Records from a collection

-- Opening Marker --

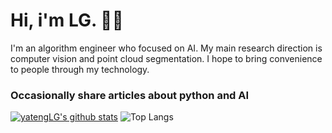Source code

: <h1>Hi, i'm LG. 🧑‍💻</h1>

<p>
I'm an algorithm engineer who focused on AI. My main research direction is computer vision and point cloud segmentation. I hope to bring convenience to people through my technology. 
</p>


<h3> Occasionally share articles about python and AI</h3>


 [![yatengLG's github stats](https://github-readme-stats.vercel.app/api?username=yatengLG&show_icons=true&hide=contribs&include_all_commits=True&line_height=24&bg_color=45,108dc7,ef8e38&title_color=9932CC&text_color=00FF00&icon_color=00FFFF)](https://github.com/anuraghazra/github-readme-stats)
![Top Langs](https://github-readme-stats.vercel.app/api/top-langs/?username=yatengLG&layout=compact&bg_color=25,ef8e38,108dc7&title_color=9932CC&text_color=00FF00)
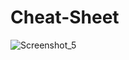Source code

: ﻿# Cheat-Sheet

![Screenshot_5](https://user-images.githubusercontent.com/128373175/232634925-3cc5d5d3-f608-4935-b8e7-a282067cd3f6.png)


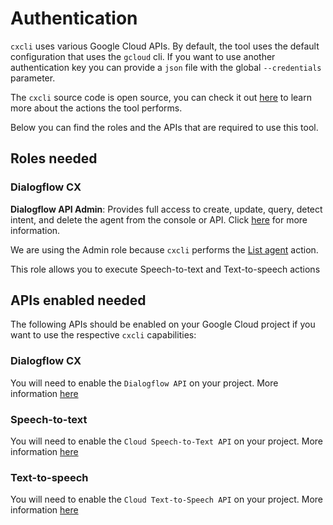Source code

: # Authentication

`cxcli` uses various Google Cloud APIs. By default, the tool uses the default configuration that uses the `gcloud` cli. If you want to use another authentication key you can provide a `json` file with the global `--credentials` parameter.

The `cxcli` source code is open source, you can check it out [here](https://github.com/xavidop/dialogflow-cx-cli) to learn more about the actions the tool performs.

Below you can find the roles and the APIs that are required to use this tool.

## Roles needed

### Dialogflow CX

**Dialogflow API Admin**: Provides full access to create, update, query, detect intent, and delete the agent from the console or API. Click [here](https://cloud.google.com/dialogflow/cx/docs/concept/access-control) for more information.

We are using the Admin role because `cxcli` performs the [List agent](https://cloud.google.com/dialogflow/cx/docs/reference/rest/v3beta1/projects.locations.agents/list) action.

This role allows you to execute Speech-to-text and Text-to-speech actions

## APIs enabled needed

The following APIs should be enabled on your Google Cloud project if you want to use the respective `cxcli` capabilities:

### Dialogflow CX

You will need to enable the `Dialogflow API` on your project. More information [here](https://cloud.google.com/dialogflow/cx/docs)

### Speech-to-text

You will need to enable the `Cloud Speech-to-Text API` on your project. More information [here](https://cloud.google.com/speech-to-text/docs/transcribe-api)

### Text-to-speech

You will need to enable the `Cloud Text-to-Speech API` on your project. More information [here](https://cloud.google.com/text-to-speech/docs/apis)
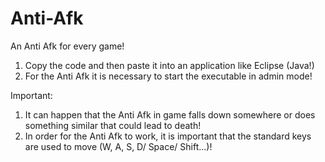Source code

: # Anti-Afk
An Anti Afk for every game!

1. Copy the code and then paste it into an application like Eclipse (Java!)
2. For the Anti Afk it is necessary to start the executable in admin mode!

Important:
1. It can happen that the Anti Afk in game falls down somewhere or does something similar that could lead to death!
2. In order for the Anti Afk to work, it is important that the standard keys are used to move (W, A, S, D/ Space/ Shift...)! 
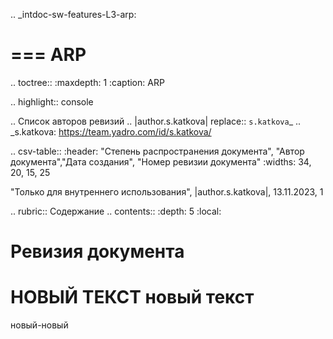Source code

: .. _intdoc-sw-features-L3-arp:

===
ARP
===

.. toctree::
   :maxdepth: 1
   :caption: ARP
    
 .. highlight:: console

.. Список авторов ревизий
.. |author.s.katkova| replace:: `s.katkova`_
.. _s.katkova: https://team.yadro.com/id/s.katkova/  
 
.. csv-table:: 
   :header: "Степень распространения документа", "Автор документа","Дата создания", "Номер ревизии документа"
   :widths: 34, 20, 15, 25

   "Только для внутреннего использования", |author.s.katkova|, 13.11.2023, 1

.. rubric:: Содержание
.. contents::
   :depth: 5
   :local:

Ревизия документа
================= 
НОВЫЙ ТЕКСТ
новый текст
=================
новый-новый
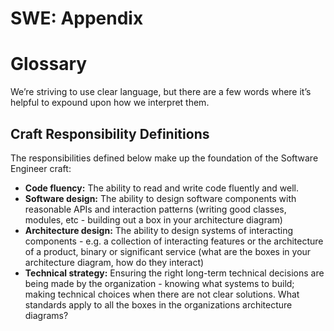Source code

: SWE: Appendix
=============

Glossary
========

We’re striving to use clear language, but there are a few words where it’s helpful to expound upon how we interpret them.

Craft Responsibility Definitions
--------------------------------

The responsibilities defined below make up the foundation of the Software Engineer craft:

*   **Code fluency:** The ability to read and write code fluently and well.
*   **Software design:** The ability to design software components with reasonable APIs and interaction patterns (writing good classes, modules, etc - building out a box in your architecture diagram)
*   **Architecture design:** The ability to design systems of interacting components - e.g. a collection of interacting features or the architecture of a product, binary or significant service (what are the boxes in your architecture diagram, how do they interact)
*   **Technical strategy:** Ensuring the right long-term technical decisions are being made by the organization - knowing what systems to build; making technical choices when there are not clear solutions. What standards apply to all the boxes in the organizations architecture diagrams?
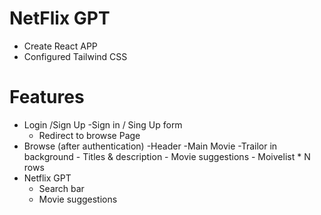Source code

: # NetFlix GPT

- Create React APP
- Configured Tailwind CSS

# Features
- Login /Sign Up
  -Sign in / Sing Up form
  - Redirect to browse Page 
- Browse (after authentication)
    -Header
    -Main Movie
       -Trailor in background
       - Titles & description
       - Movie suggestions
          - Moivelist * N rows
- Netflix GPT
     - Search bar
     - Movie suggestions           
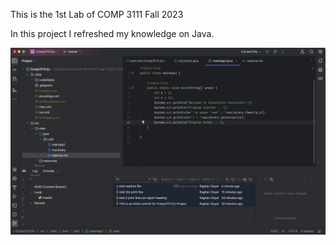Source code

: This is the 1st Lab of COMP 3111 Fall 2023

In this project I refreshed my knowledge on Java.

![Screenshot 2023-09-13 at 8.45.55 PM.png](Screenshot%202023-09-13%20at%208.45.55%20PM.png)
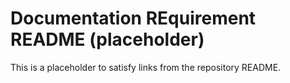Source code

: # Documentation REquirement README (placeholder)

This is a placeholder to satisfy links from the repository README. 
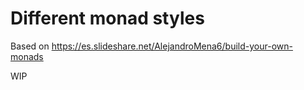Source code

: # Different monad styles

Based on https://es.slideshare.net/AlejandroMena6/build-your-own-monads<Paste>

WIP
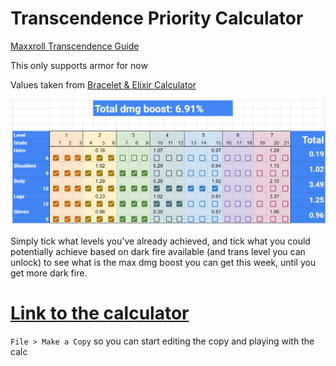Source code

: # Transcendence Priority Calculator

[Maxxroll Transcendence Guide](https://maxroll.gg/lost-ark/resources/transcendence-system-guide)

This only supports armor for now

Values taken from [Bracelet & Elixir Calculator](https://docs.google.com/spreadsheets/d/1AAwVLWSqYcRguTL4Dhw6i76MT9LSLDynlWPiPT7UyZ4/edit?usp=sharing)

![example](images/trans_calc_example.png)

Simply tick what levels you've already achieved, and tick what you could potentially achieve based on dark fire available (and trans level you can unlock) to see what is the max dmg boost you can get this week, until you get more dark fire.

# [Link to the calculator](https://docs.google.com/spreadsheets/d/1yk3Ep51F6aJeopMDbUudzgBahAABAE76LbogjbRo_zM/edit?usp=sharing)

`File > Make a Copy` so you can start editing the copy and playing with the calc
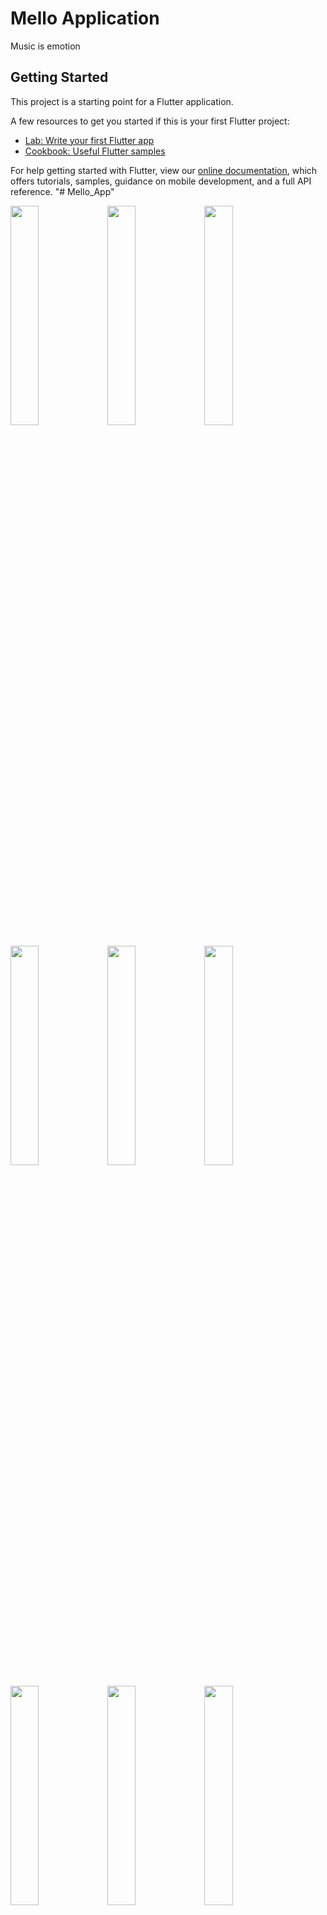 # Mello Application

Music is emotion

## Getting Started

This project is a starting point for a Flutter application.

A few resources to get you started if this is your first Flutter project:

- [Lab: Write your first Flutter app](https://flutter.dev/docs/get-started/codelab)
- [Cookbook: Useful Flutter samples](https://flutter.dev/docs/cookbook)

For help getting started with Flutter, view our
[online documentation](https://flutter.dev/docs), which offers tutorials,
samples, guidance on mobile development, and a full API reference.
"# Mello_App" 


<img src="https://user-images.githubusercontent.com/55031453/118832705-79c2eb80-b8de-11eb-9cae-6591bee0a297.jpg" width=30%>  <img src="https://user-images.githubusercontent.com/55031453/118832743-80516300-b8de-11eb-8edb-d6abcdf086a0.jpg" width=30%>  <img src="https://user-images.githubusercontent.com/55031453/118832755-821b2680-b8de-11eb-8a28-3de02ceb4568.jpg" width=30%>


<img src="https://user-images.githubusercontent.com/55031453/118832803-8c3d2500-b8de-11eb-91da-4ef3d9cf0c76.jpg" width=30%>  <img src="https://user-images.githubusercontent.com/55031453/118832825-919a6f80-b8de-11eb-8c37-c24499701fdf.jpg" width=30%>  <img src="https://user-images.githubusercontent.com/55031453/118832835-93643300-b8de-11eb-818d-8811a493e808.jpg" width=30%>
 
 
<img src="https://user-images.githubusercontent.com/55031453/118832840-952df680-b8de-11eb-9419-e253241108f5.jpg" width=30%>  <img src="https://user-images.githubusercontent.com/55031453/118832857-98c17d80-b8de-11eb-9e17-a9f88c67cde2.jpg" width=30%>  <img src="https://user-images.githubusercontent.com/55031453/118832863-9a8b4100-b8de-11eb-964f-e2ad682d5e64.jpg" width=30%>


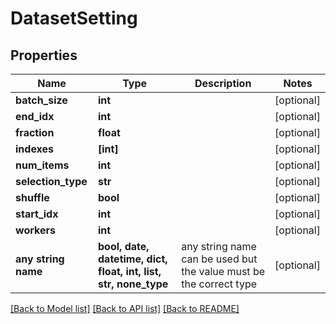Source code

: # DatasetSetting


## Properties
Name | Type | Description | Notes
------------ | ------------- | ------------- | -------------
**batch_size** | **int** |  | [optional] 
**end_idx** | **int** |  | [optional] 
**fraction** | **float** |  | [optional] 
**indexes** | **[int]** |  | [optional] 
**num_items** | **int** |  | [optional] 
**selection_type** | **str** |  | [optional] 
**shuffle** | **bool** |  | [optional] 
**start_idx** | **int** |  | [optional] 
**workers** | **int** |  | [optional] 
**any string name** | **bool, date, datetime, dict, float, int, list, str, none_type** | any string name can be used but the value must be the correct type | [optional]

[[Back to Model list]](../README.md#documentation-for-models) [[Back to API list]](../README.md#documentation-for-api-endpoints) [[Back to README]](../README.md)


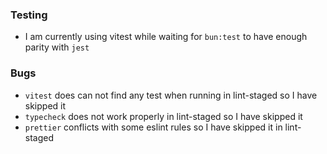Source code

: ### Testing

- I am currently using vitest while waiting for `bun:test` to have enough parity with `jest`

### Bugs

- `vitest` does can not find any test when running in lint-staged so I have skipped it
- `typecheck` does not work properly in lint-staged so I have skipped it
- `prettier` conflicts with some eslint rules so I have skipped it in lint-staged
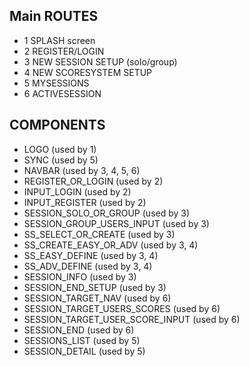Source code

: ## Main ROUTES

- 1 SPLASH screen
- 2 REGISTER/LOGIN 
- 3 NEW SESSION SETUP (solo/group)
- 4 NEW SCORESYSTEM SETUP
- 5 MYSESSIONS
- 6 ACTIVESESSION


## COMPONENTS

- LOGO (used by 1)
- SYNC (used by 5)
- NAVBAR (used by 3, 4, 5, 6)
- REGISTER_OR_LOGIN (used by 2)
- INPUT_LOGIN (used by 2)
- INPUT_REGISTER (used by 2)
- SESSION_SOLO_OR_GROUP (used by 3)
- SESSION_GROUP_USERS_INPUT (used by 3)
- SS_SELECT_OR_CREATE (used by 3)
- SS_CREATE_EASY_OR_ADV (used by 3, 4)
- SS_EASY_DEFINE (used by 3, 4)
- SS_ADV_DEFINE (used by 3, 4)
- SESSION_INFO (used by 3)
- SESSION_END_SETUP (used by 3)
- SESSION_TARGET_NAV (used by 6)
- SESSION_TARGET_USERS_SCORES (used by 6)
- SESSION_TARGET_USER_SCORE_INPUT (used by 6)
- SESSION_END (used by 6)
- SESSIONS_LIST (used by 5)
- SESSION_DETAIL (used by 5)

-- Closing Marker --

* **WHAT THE EXERCISE ASKS**
In the entries above, find each line that includes the string "lint" and copy it.

* **SOLUTION TO THE PROBLEM**
- `vitest` does can not find any test when running in lint-staged so I have skipped it
- `typecheck` does not work properly in lint-staged so I have skipped it
- `prettier` conflicts with some eslint rules so I have skipped it in lint-staged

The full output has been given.